» **Task to complete**
Up to and including the line with "Dungeness crab (Cancer", restate every line of the records below word for word, from the first line on, leaving out the pictures.

START Task data

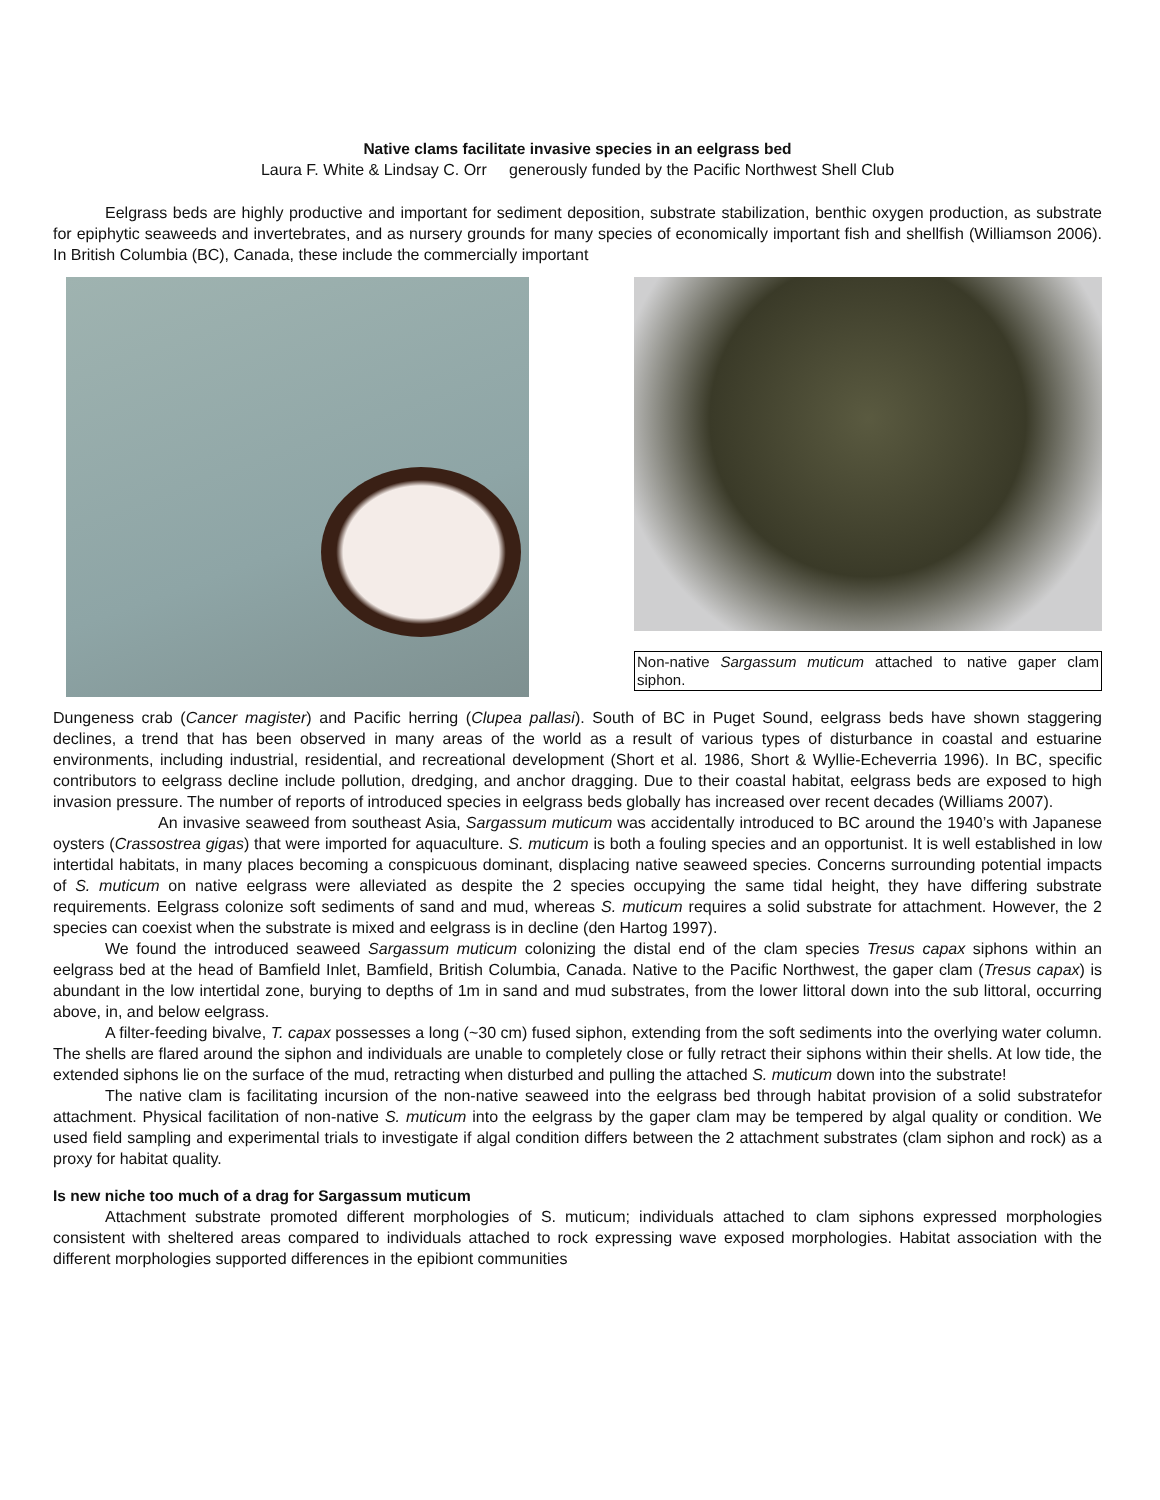Native clams facilitate invasive species in an eelgrass bed
Laura F. White & Lindsay C. Orr generously funded by the Pacific Northwest Shell Club
Eelgrass beds are highly productive and important for sediment deposition, substrate stabilization, benthic oxygen production, as substrate for epiphytic seaweeds and invertebrates, and as nursery grounds for many species of economically important fish and shellfish (Williamson 2006). In British Columbia (BC), Canada, these include the commercially important
Non-native Sargassum muticum attached to native gaper clam siphon.
Dungeness crab (Cancer magister) and Pacific herring (Clupea pallasi). South of BC in Puget Sound, eelgrass beds have shown staggering declines, a trend that has been observed in many areas of the world as a result of various types of disturbance in coastal and estuarine environments, including industrial, residential, and recreational development (Short et al. 1986, Short & Wyllie-Echeverria 1996). In BC, specific contributors to eelgrass decline include pollution, dredging, and anchor dragging. Due to their coastal habitat, eelgrass beds are exposed to high invasion pressure. The number of reports of introduced species in eelgrass beds globally has increased over recent decades (Williams 2007).
An invasive seaweed from southeast Asia, Sargassum muticum was accidentally introduced to BC around the 1940’s with Japanese oysters (Crassostrea gigas) that were imported for aquaculture. S. muticum is both a fouling species and an opportunist. It is well established in low intertidal habitats, in many places becoming a conspicuous dominant, displacing native seaweed species. Concerns surrounding potential impacts of S. muticum on native eelgrass were alleviated as despite the 2 species occupying the same tidal height, they have differing substrate requirements. Eelgrass colonize soft sediments of sand and mud, whereas S. muticum requires a solid substrate for attachment. However, the 2 species can coexist when the substrate is mixed and eelgrass is in decline (den Hartog 1997).
We found the introduced seaweed Sargassum muticum colonizing the distal end of the clam species Tresus capax siphons within an eelgrass bed at the head of Bamfield Inlet, Bamfield, British Columbia, Canada. Native to the Pacific Northwest, the gaper clam (Tresus capax) is abundant in the low intertidal zone, burying to depths of 1m in sand and mud substrates, from the lower littoral down into the sub littoral, occurring above, in, and below eelgrass.
A filter-feeding bivalve, T. capax possesses a long (~30 cm) fused siphon, extending from the soft sediments into the overlying water column. The shells are flared around the siphon and individuals are unable to completely close or fully retract their siphons within their shells. At low tide, the extended siphons lie on the surface of the mud, retracting when disturbed and pulling the attached S. muticum down into the substrate!
The native clam is facilitating incursion of the non-native seaweed into the eelgrass bed through habitat provision of a solid substratefor attachment. Physical facilitation of non-native S. muticum into the eelgrass by the gaper clam may be tempered by algal quality or condition. We used field sampling and experimental trials to investigate if algal condition differs between the 2 attachment substrates (clam siphon and rock) as a proxy for habitat quality.
Is new niche too much of a drag for Sargassum muticum
Attachment substrate promoted different morphologies of S. muticum; individuals attached to clam siphons expressed morphologies consistent with sheltered areas compared to individuals attached to rock expressing wave exposed morphologies. Habitat association with the different morphologies supported differences in the epibiont communities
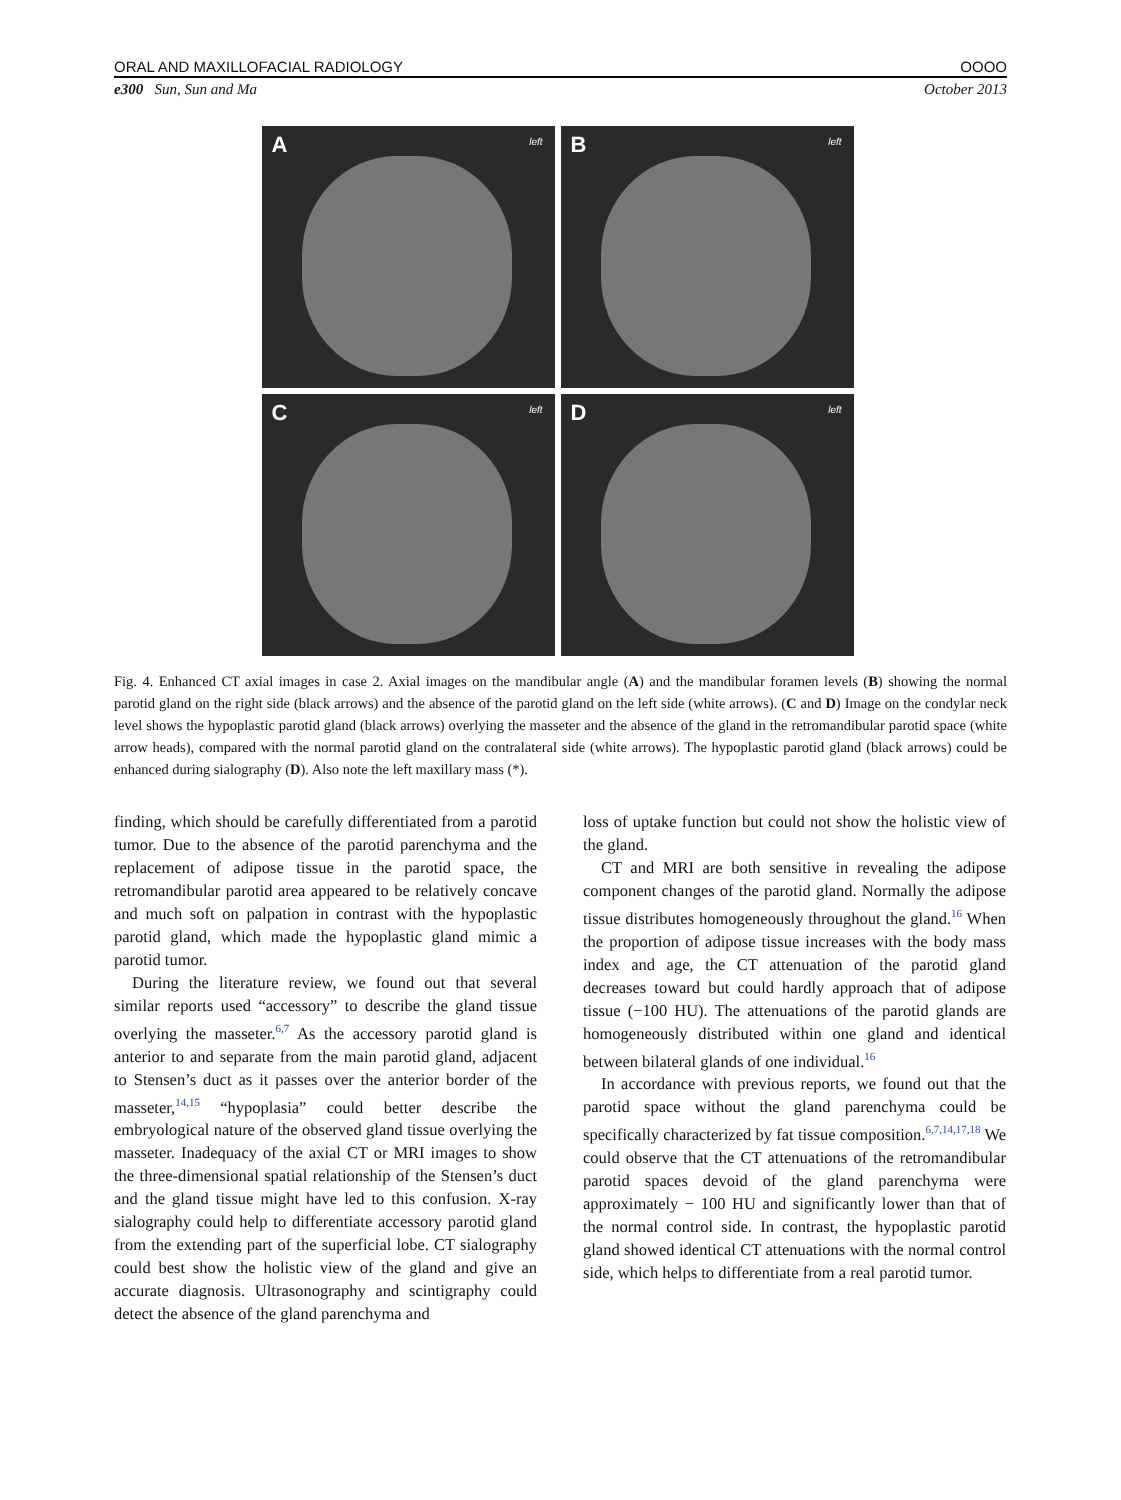ORAL AND MAXILLOFACIAL RADIOLOGY OOOO
e300 Sun, Sun and Ma October 2013
A left
B left
C left
D left
Fig. 4. Enhanced CT axial images in case 2. Axial images on the mandibular angle (A) and the mandibular foramen levels (B) showing the normal parotid gland on the right side (black arrows) and the absence of the parotid gland on the left side (white arrows). (C and D) Image on the condylar neck level shows the hypoplastic parotid gland (black arrows) overlying the masseter and the absence of the gland in the retromandibular parotid space (white arrow heads), compared with the normal parotid gland on the contralateral side (white arrows). The hypoplastic parotid gland (black arrows) could be enhanced during sialography (D). Also note the left maxillary mass (*).
finding, which should be carefully differentiated from a parotid tumor. Due to the absence of the parotid parenchyma and the replacement of adipose tissue in the parotid space, the retromandibular parotid area appeared to be relatively concave and much soft on palpation in contrast with the hypoplastic parotid gland, which made the hypoplastic gland mimic a parotid tumor.
During the literature review, we found out that several similar reports used “accessory” to describe the gland tissue overlying the masseter.<sup>6,7</sup> As the accessory parotid gland is anterior to and separate from the main parotid gland, adjacent to Stensen’s duct as it passes over the anterior border of the masseter,<sup>14,15</sup> “hypoplasia” could better describe the embryological nature of the observed gland tissue overlying the masseter. Inadequacy of the axial CT or MRI images to show the three-dimensional spatial relationship of the Stensen’s duct and the gland tissue might have led to this confusion. X-ray sialography could help to differentiate accessory parotid gland from the extending part of the superficial lobe. CT sialography could best show the holistic view of the gland and give an accurate diagnosis. Ultrasonography and scintigraphy could detect the absence of the gland parenchyma and
loss of uptake function but could not show the holistic view of the gland.
CT and MRI are both sensitive in revealing the adipose component changes of the parotid gland. Normally the adipose tissue distributes homogeneously throughout the gland.<sup>16</sup> When the proportion of adipose tissue increases with the body mass index and age, the CT attenuation of the parotid gland decreases toward but could hardly approach that of adipose tissue (−100 HU). The attenuations of the parotid glands are homogeneously distributed within one gland and identical between bilateral glands of one individual.<sup>16</sup>
In accordance with previous reports, we found out that the parotid space without the gland parenchyma could be specifically characterized by fat tissue composition.<sup>6,7,14,17,18</sup> We could observe that the CT attenuations of the retromandibular parotid spaces devoid of the gland parenchyma were approximately − 100 HU and significantly lower than that of the normal control side. In contrast, the hypoplastic parotid gland showed identical CT attenuations with the normal control side, which helps to differentiate from a real parotid tumor.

END Task data

» **Expected answer**
Native clams facilitate invasive species in an eelgrass bed
Laura F. White & Lindsay C. Orr generously funded by the Pacific Northwest Shell Club
Eelgrass beds are highly productive and important for sediment deposition, substrate stabilization, benthic oxygen production, as substrate for epiphytic seaweeds and invertebrates, and as nursery grounds for many species of economically important fish and shellfish (Williamson 2006). In British Columbia (BC), Canada, these include the commercially important
Non-native Sargassum muticum attached to native gaper clam siphon.
Dungeness crab (Cancer magister) and Pacific herring (Clupea pallasi). South of BC in Puget Sound, eelgrass beds have shown staggering declines, a trend that has been observed in many areas of the world as a result of various types of disturbance in coastal and estuarine environments, including industrial, residential, and recreational development (Short et al. 1986, Short & Wyllie-Echeverria 1996). In BC, specific contributors to eelgrass decline include pollution, dredging, and anchor dragging. Due to their coastal habitat, eelgrass beds are exposed to high invasion pressure. The number of reports of introduced species in eelgrass beds globally has increased over recent decades (Williams 2007).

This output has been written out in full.